Rand Paul’s unique understanding of Syria


It wasn’t surprising to see Sen. Rand Paul (R-Ky.) on “Meet the Press” yesterday criticizing the idea of military intervention in Syria. It was, however, interesting to hear his rationale for what U.S. foreign policy should look like in this case.

“I think the failure of the Obama administration has been we haven’t engaged the Russians enough or the Chinese enough on this, and I think they were engaged. I think there’s a possibility Assad could already be gone. The Russians have every reason to want to keep their influence in Syria, and I think the only way they do is if there’s a change in government where Assad has gone but some of the same people remain stable.

“That would also be good for the Christians. I think the Islamic rebels winning is a bad idea for the Christians and all of a sudden we’ll have another Islamic state where Christians are persecuted.

“So I think really the best outcome for all the major powers would be a peaceful transition government, and Russia could influence that if they told Assad no more weapons.”
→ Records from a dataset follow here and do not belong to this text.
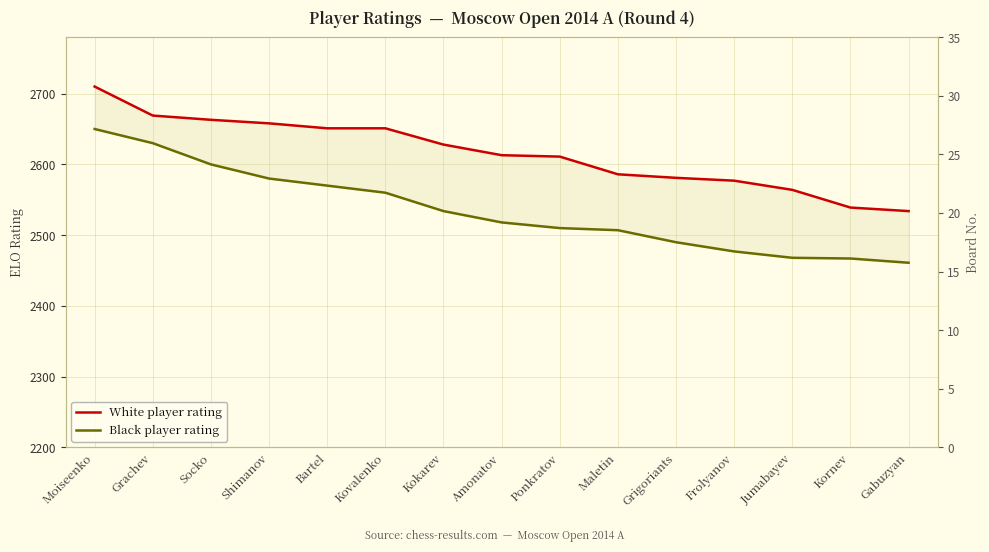

What is the total value across all series at Amonatov?

5131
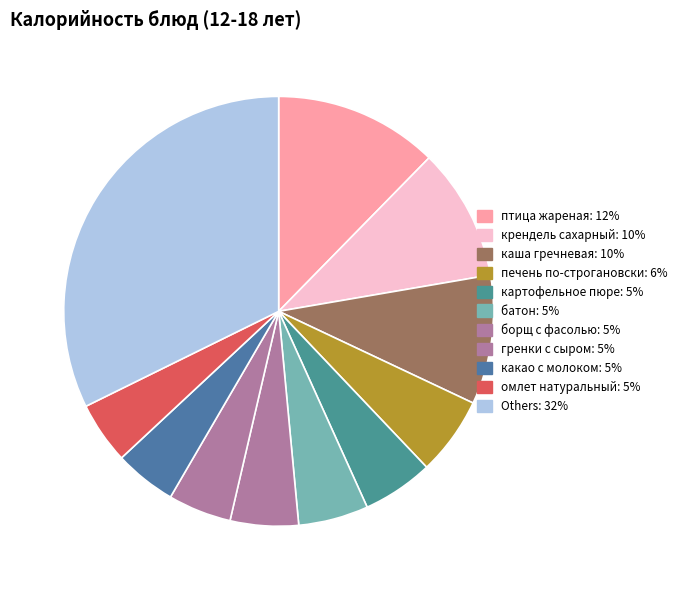

How many slices are in this pie chart?

11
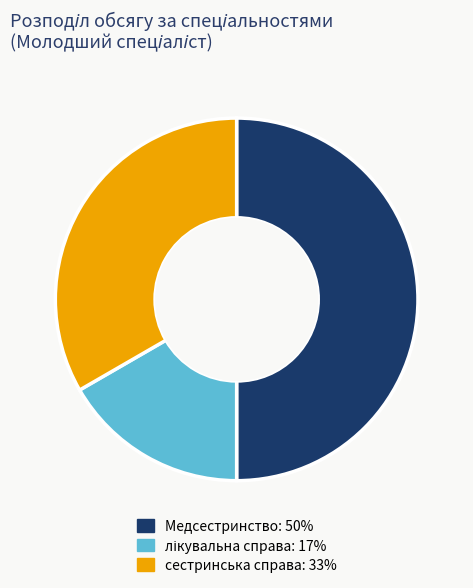

What is the ratio of the value at Медсестринство: 50% to the value at сестринська справа: 33%?

1.5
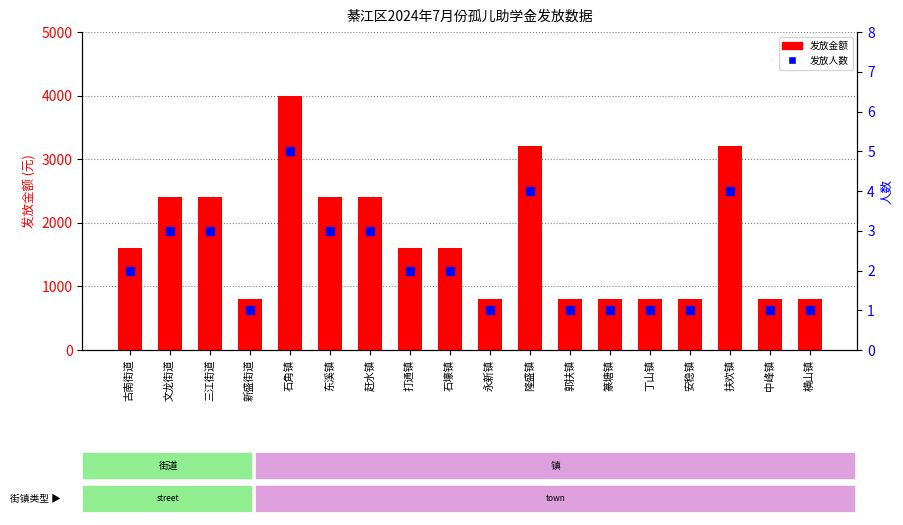

What are all the series names shown in the legend?

发放金额, 发放人数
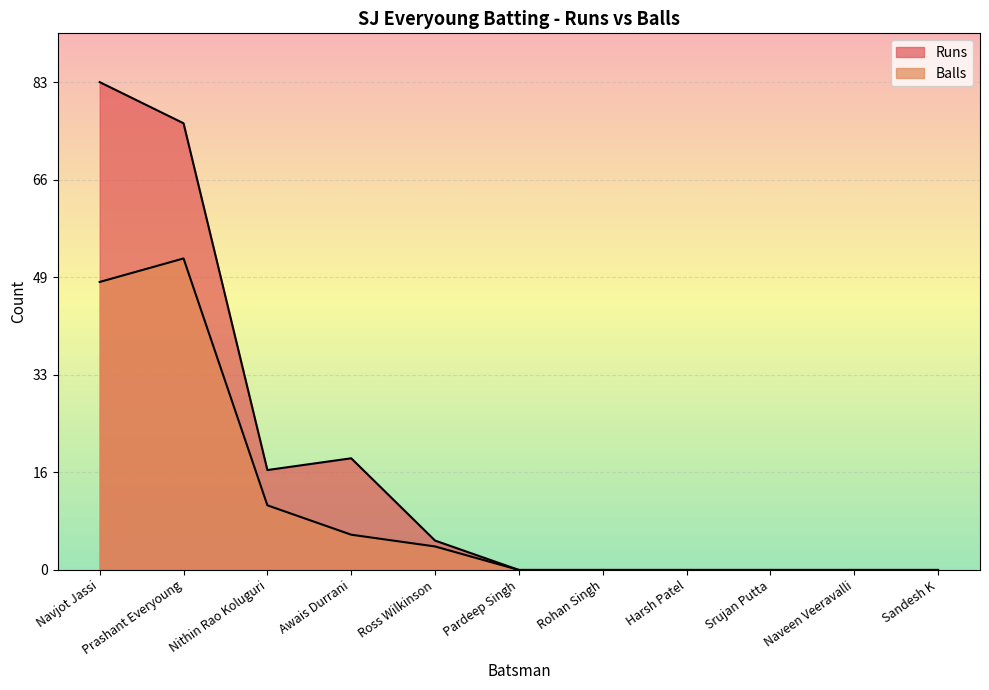

Where is the first local maximum for Balls?

Prashant Everyoung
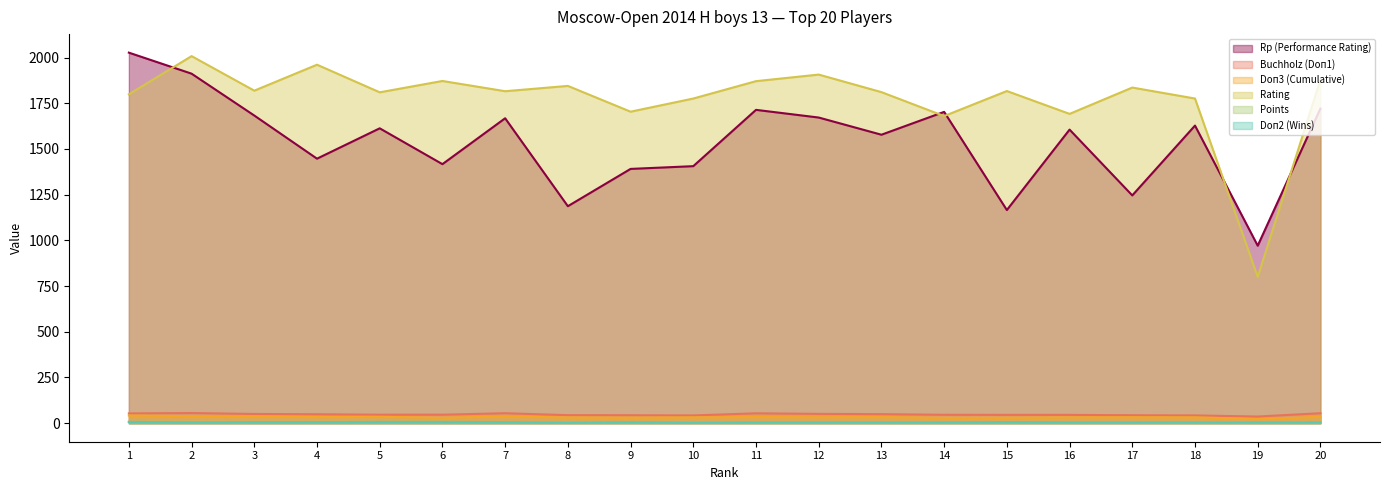

Rank the series at 12 from highest to lowest value.

Rating, Rp (Performance Rating), Buchholz (Doп1), Doп3 (Cumulative), Points, Doп2 (Wins)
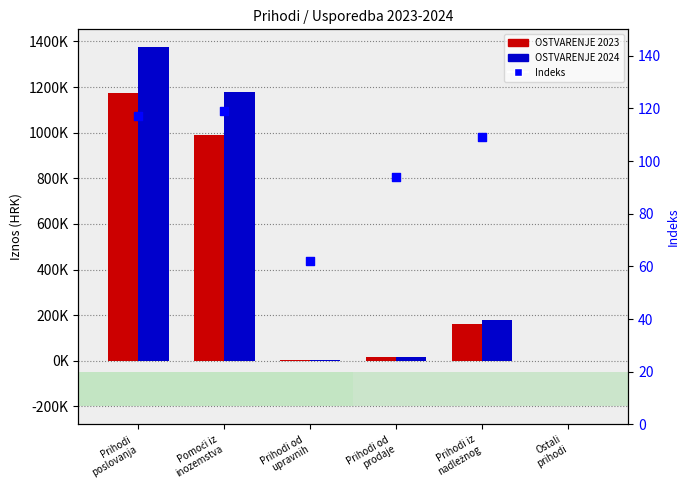

What is the total value across all series at Prihodi od upravnih?

5593.4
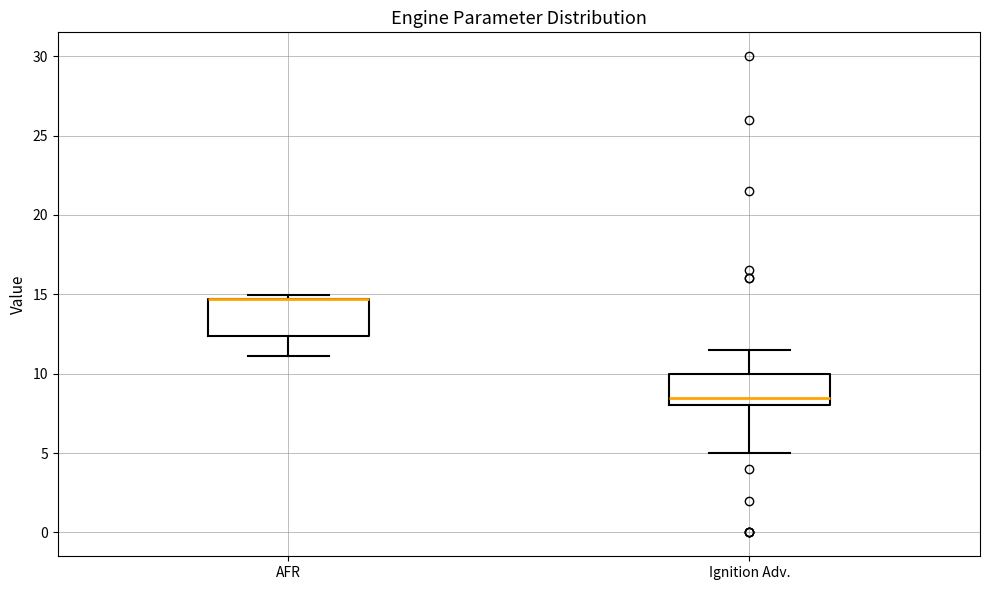

Reading left to right, read every box against the y-axis: the position of its median line, the range the box covers, and the ends of its whiskers. The values are not printed on the chart, so give them approximately, as read against the axis.

AFR: median 14.5 (drawn on the box's upper edge), box 12.5 to 14.5, whiskers 11.0 to 15.0
Ignition Adv.: median 8.5, box 8.0 to 10.0, whiskers 5.0 to 11.5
Paul seemed oddly preoccupied with Christians in Syria – a group he mentioned five times during the brief interview – to the point at which it seemed the senator may be confusing Syria with Egypt, where Coptic Christians have seen their churches burned.

But it was his rhetoric about Russia that was especially out of place.

About 13 years ago, then-Gov. George W. Bush and then-Vice President Al Gore met for the first of three debates, and Jim Lehrer asked about Slobodan Milosevic, who was threatening at the time to ignore his election results and leave office. Bush said it would be “a wonderful time for the Russians to step into the Balkans” and help lead diplomatic efforts.

Gore said that didn’t make any sense – Russia had largely sided with Milosevic and wasn’t prepared to accept the election results. Bush said, “Well obviously we wouldn’t use the Russians if they didn’t agree with our answer, Mr. Vice President.”

“They don’t,” Gore replied, making clear that only one candidate on the stage knew what he was talking about.

I thought about that 2000 debate watching Paul suggest the Obama administration should “engage” Russia to help create a “change in government” in Syria. Indeed, in Paul’s vision, Obama would convince Russia to deny military aid to the Assad government.

How would this happen, exactly? Does Rand Paul realize that Russia and the U.S. are on opposite sides of this, and “engaging” Russians to help oust Assad doesn’t really make any sense? Did the senator not fully prepare for questions about Syria before the interview?

Or is this just another issue in which the Kentucky Republican has strong opinions about a subject he doesn’t really understand?